***** Text

This bill would require the Secretary of State, notwithstanding specified provisions of existing law relating to elections and voting, to submit the Accessory Dwelling Unit Construction Bond Act of 2020 at the next statewide general election following the effective date of the bill.

This bill would provide for submission of the Accessory Dwelling Unit Bond Act of 2020 to the voters at the next statewide general election following its effective date, in accordance with specified law.

(3)This

This bill would declare that it is to take effect immediately as an urgency statute.
Vote: 2/3   Appropriation: NO   Fiscal Committee: YES   Local Program: NO  

The people of the State of California do enact as follows:


SECTION 1.

 Part 17 (commencing with Section 54100) is added to Division 31 of the Health and Safety Code, to read:

PART 17. Accessory Dwelling Unit Construction Bond Act of 2020

CHAPTER  1. General Provisions

54100.
 This part shall be known, and may be cited, as the Accessory Dwelling Unit Construction Bond Act of 2020.

54102.
 As used in this part:
(a) “Accessory dwelling unit” means an attached or a detached residential dwelling unit which provides complete independent living facilities for one or more persons and includes permanent provisions for living, sleeping, eating, cooking, and sanitation on the same parcel as the single-family dwelling is situated. For purposes of this division, “accessory dwelling unit” includes the following:
(1) An efficiency unit, as defined in Section 17958.1.
(2) A manufactured home, as defined in Section 18007.
(b) “Borrower” means a homeowner who has entered into a contract to finance the construction of an accessory dwelling unit with the department.
(c) “Committee” means the Accessory Dwelling Unit Construction Finance Committee created pursuant to Section 54132.
(d) “Construction fund” means the Accessory Dwelling Unit Construction Trust Fund of 2020 created pursuant to Section 54112.
(e) “Debt service” means the principal, regardless of whether due at maturity, by redemption, or acceleration, premium, if any, or interest payable on any date with respect to any series of bonds issued pursuant to this part.
(f) “Department” means the Department of Housing and Community Development.
(g) “Eligible costs” means all costs, including costs of design, preparation, and inspection, incurred in the construction of an accessory dwelling unit on property owned by a borrower.
(h) “Financing” means a loan made by the department pursuant to the program to a homeowner for eligible costs and that is secured by deed of trust or mortgage upon the property where the accessory dwelling unit is proposed to be constructed.
(i) “Homeowner” means a person who owns and resides on property and proposes to construct an accessory dwelling unit on that property.
(j) “Payment fund” means the Accessory Dwelling Unit Bond Payment Fund created pursuant to Section 54113.
(k) “Program” means the Accessory Dwelling Unit Construction Program established in Chapter 2 (commencing with Section 54110).
(l) “Property” means the residence where the accessory dwelling unit is proposed to be constructed.

54104.
 This part shall only become operative upon adoption by the voters at the next statewide general election following the effective date of the act adding this section.

CHAPTER  2. Accessory Dwelling Unit Construction Program
Article  1. General Provisions

54110.

**********
***** Exercise data

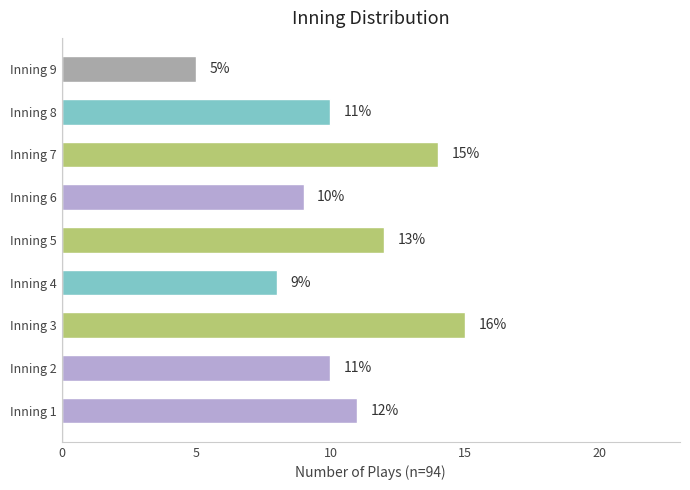

Reading bottom to top, what are all the values shown in this chart?

Inning 1=11	Inning 2=10	Inning 3=15	Inning 4=8	Inning 5=12	Inning 6=9	Inning 7=14	Inning 8=10	Inning 9=5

**********

- **Exercise 1**
In the accessory dwelling unit bill, what does the term "Department" mean?
- **Exercise 2**
Translate this sentence from the accessory dwelling unit bill into Spanish: "This part shall only become operative upon adoption by the voters at the next statewide general election following the effective date of the act adding this section."
- **Exercise 3**
Write the next part of the accessory dwelling unit bill, starting from where it stops.
The data are separate material, unrelated to the accessory dwelling unit bill.

- **Task result 1**
The Department of Housing and Community Development.

- **Task result 2**
Esta parte solo entrará en vigor tras su aprobación por los votantes en la próxima elección general estatal posterior a la fecha de entrada en vigor de la ley que añade esta sección.

- **Task result 3**
 It is the intent of the Legislature in enacting, and the intent of the voters in approving, this act to provide homeowners with the opportunity to construct accessory dwelling units on their properties by providing financial assistance for that construction. It is further the intent of the Legislature and the voters that repayment of the bonds authorized by this part be primarily financed by the repayment of loans provided to homeowners under this chapter.

54111.
 (a) There is hereby established the Accessory Dwelling Unit Construction Program, which the department shall administer.
(b) In implementing this part, the department shall do all of the following:
(1) Adopt rules and regulations consistent with this part to establish preferences in providing loans pursuant to this part.
(2) Prescribe and determine the qualifications of applicants under the program, consistent with Section 54120.
(3) Establish an application fee, which shall not exceed the reasonable amount incurred by the department to process an application under this part.

54112.
 (a) The Accessory Dwelling Unit Construction Trust Fund of 2020 is hereby created within the State Treasury. The proceeds of bonds issued pursuant to this part, except for refunding bonds issued pursuant to Section 54140, shall be deposited in the construction fund and used to provide financing under the program, consistent with the requirements of this part.
(b) Notwithstanding Section 13340 of the Government Code, moneys in the construction fund are continuously appropriated to the department for purposes of providing loans to homeowners to finance the construction of accessory dwelling units, as provided in this chapter.

54113.
 (a) The Accessory Dwelling Unit Construction Bond Payment Fund is hereby created within the State Treasury as a revolving special fund. Notwithstanding Section 13340 of the Government Code, moneys in the payment fund are continuously appropriated to the Treasurer for the sole purpose of paying debt service when due on bonds issued pursuant to this part.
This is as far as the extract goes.